Colby School District looking at 23% tax levy hike


Residents of the Colby School District may see an increase in their property taxes after the school board approved a proposed budget for the 2025-26 school year and a corresponding tax levy at its budget hearing and annual meeting on Monday.
Though some figures in the budget will need to be finalized following information provided by the state in October, there will likely be a significant increase in the property tax levy.
While last year saw an initial tax levy decrease of roughly 14.3 percent, the actual unaudited levy increased by roughly 12.6 percent, going from $3.6 million in the 202324 budget to $4million in the 2024-25 final unaudited budget. An even larger potential hike was approved on Monday, with the proposed property tax levy reaching nearly $5 million with a mill rate of $7.11 per thousand, a roughly 23.6 percent increase.
The levy’s contributions to the district’s general fund and the referendum debt service fund both rose, leading to the overall increase. An increase from $2.4 million for the general fund in the 2024-25 budget to $2.7 million in the 2025-26 budget, and an increase from $1.3 million for debt payments in 2024-25 to $1.9 million for 2025-26 largely accounted for the difference.
Due to the recent passing a referendum in the fall of 2024, the expenditures for the Fund 39 Debt Service increased from roughly $700,000 for the 2024 25 school year to an estimated $1.8 million for 2025-26. This $1.8 million figure should remain relatively steady over the next five years. The overall proposed revenues and expenditures for the general fund will remain about the same as last year, coming in around the $15.5 million mark. Total budgeted expenditures for the district will go from $23.5 million in 2024-25 to $24.8 million for 2025-26.
Should the numbers hold, this would be the third straight year that district residents have seen a property tax increase.
A $5 million proposed levy would be roughly a 72 percent increase from when the tax levy was $2.9 million a decade ago in 2015. However, the equalized value of the property in the district has more than doubled in that time, going from $321 million in 2015 to what is an estimated $701 million in 2025. Equalized value is utilized in the formula for calculating the property tax levy.
“Part of (the increase) is from the state of Wisconsin, which we don’t control with the referendum,” superintendent Patrick Galligan explained when it was noted by a member of the public that residents may not be happy to see the property taxes increase. “The property values go up when they get reevaluated, and those kinds of things are beyond the control of the district.”

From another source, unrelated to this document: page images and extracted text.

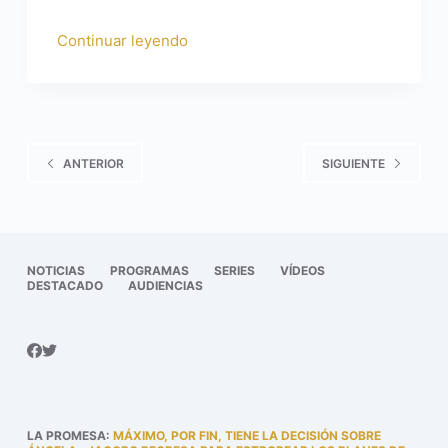
Continuar leyendo
ANTERIOR
SIGUIENTE
NOTICIAS
PROGRAMAS
SERIES
VÍDEOS
DESTACADO
AUDIENCIAS
LA PROMESA
:
MÁXIMO, POR FIN, TIENE LA DECISIÓN SOBRE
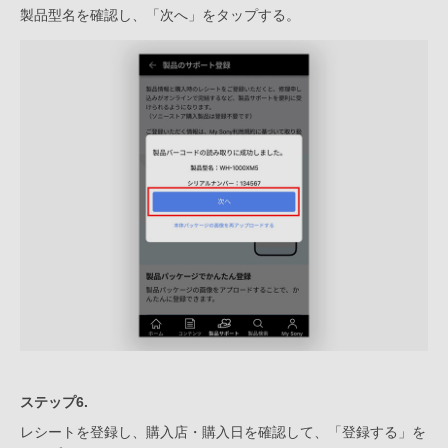
製品型名を確認し、「次へ」をタップする。
ステップ6.
レシートを登録し、購入店・購入日を確認して、「登録する」を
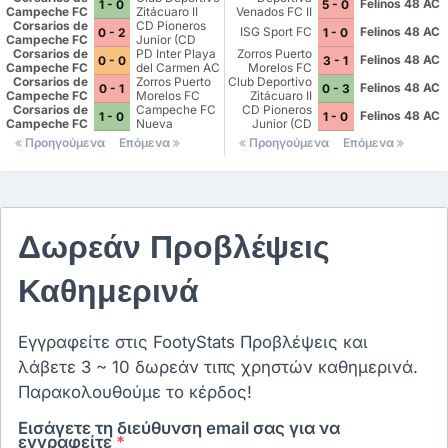
Felinos 48 AC
1 - 0
5 - 0
Campeche FC
Zitácuaro II
Venados FC II
Corsarios de
CD Pioneros
ISG Sport FC
Felinos 48 AC
0 - 2
1 - 0
Campeche FC
Junior (CD
Corsarios de
Pioneros de
PD Inter Playa
Zorros Puerto
Felinos 48 AC
0 - 0
3 - 1
Campeche FC
Cancún II)
del Carmen AC
Morelos FC
Corsarios de
II
Zorros Puerto
Club Deportivo
Felinos 48 AC
0 - 1
0 - 3
Campeche FC
Morelos FC
Zitácuaro II
Corsarios de
Campeche FC
CD Pioneros
Felinos 48 AC
1 - 0
1 - 0
Campeche FC
Nueva
Junior (CD
Generación
Pioneros de
Προηγούμενα
Επόμενα
Προηγούμενα
Επόμενα
Cancún II)
Δωρεάν Προβλέψεις
Καθημερινά
Εγγραφείτε στις FootyStats Προβλέψεις και
λάβετε 3 ~ 10 δωρεάν τιπς χρηστών καθημερινά.
Παρακολουθούμε το κέρδος!
Εισάγετε τη διεύθυνση email σας για να
εγγραφείτε
*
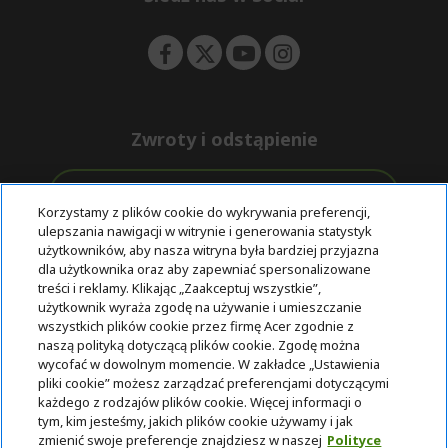
n
Zwroty i odstąpienie
Odstąpienie od umowy
Korzystamy z plików cookie do wykrywania preferencji,
ulepszania nawigacji w witrynie i generowania statystyk
Darmowa
Wsparcie
użytkowników, aby nasza witryna była bardziej przyjazna
Bezpieczne
ekspresowa
przed i po
dla użytkownika oraz aby zapewniać spersonalizowane
płatności
dostawa
zakupie
treści i reklamy. Klikając „Zaakceptuj wszystkie”,
użytkownik wyraża zgodę na używanie i umieszczanie
wszystkich plików cookie przez firmę Acer zgodnie z
© 2025 Acer Inc.
naszą polityką dotyczącą plików cookie. Zgodę można
Firma CPYou BV jest autoryzowanym sprzedawcą produktów i
wycofać w dowolnym momencie. W zakładce „Ustawienia
usług oferowanych w tym sklepie.
pliki cookie” możesz zarządzać preferencjami dotyczącymi
każdego z rodzajów plików cookie. Więcej informacji o
tym, kim jesteśmy, jakich plików cookie używamy i jak
zmienić swoje preferencje znajdziesz w naszej
Polityce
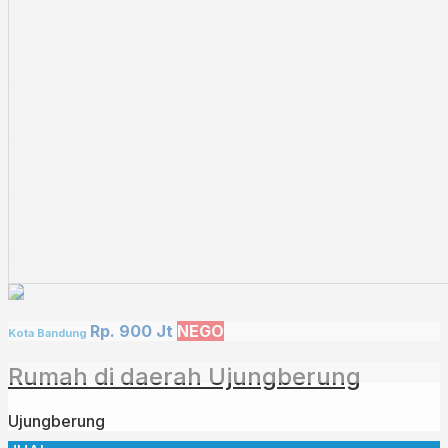
Rp. 900 Jt
NEGO
Kota Bandung
Rumah di daerah Ujungberung
Ujungberung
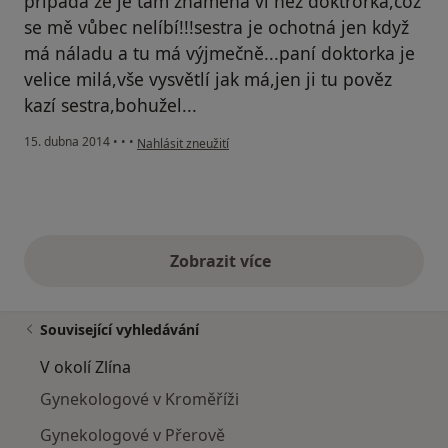
připadá že je tam znamená ví než doktrorka,což
se mě vůbec nelíbí!!!sestra je ochotná jen když
má náladu a tu má výjmečně...paní doktorka je
velice milá,vše vysvětlí jak má,jen ji tu pověz
kazí sestra,bohužel...
podle názoru uživatele Váš účet byl odstraněn
15. dubna 2014
•
•
•
Nahlásit zneužití
Zobrazit více
výše uvedené názory
Související vyhledávání
V okolí Zlína
Gynekologové v Kroměříži
Gynekologové v Přerově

“This is also partially from recommendations from Baird to help us try to make things consistent over the years so that we can work through this and we don’t have to have ups and downs for people’s taxes,” he added.
“As you know, the district for many years had the same levy, I believe it was $9.11 (for the mill rate), and then it’s been a little more fluctuated, but we are trying to be as consistent as we can,” he said. “But also, as part of the funding, we don’t want to lose out on funding for our students because with the state funding system the way it is, if we don’t increase, then we actually lose out on future years.”
During the discussion regarding the budget and proposed property tax levy, it was noted that while a 2023 partial veto from Gov. Tony Evers allows school districts to collect an additional $325 per student on an annual basis, where that money comes from is not always clear. A significant portion of the district’s general fund revenue, about 66 percent, comes from state sources, but there was no equivalent requirement for the state to fund the $325 per student annually, leaving districts to pull from local sources instead.
“We are allowed to move it up, but it’s going to come from our coffers rather than the state,” Galligan said. “We could lose out on additional funding in future years (if we don’t), so that is the trick.”
These figures stand to change and will be confirmed during the board’s October meeting.
Other business
â– The board approved a motion to discontinue the co-op between Colby and Abbotsford for the boys cross country team next year. The joint Colby/Abbotsford girls cross country programs split in 2020 and the Colby School Board initially approved a split between the boys in 2023 before reversing the decision and deciding to continue the co-op for two more years.
The decision will likely have the two separate Colby and Abbotsford teams competing in the WIAA Division 3 postseason competition, rather than the Division 2 races they have been a part of as a co-op in recent years.
■The district’s seclusion and restraint report was approved by the board at Monday’s meeting. There were no reported incidents across the three schools over the past school year, something that Galligan attributed to the staff and Crisis Prevention Institute training provided by high school principal Steve Wozniak and elementary principal Matt Cihlar.
“I think our principals do a really good job. Matt Cihlar and Steve Wozniak teach our CPI classes and I believe that helps our staff,” Galligan said. “It’s an organized training that really focuses in on before you get into a situation where you would have to use a hold, you try to talk a student down and deescalate.”